L’altra periferica, tutt’ora in raccolta fondi, si chiama Atlas. Tra i tre progetti forse è il più debole, ma è anche quello che potrebbe far nascere nuove attività videoludiche non casalinghe.

Atlas infatti, basandosi sempre sulla realtà virtuale riprodotta dagli Oculus Rift, registra la realtà intorno a noi e la sfrutta per ricreare dungeon (o altre ambientazione più o meno fantastiche), con tanto di creazione di ostacoli o muri negli stessi punti in cui ci sono ostacoli o muri nella realtà. In pratica cammini e ti muovi nel mondo reale, ma tramite il caschetto virtuale vedi un mondo tutto diverso. Una sorta di ponte ologrammi, senza ologrammi.

Per tutte queste tecnologie vedo facilmente un futuro.
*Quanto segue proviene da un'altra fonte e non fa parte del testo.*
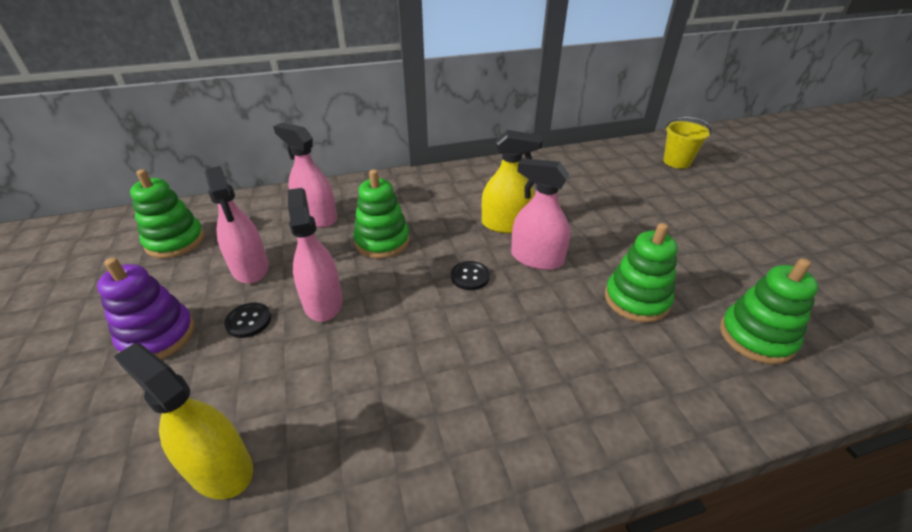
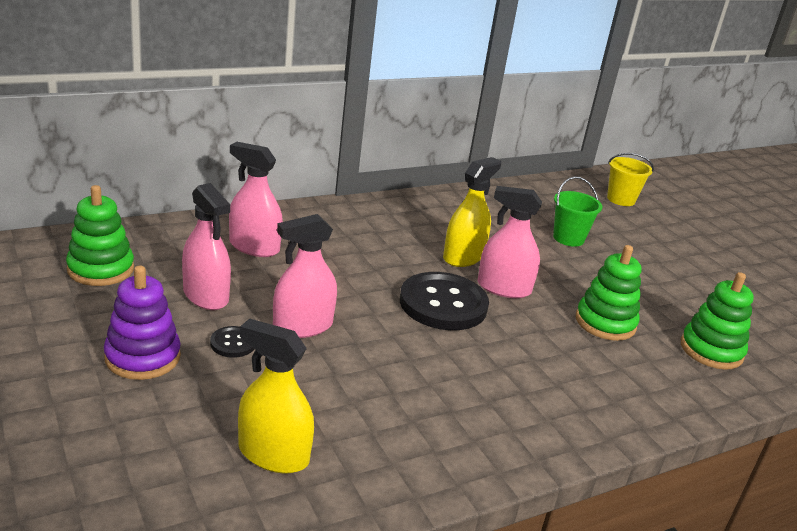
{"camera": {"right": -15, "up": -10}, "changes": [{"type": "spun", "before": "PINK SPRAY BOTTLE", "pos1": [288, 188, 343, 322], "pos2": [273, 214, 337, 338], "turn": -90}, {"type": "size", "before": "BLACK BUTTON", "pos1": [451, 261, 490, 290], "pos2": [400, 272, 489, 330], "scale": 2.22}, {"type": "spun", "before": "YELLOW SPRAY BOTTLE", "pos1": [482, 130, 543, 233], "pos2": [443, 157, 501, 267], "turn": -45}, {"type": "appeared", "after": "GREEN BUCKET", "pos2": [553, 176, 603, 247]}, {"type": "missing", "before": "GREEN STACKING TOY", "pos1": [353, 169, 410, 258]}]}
Gli Oculus Rift per tutti i videogiocatori casalinghi, videoconferenze immersive o incontri con gli amici senza muoversi da casa (o tipo Il tredicesimo piano), l’Omni per palestre e sale giochi lan, e Atlas per giochi all’aperto, pseudo-ponti ologrammi per guerra simulata o videoconferenze.

In conclusione, il bambino in noi che non ha mai smesso di sognare la realtà virtuale, presto potrebbe riemergere e avere, finalmente, il proprio momento di gloria.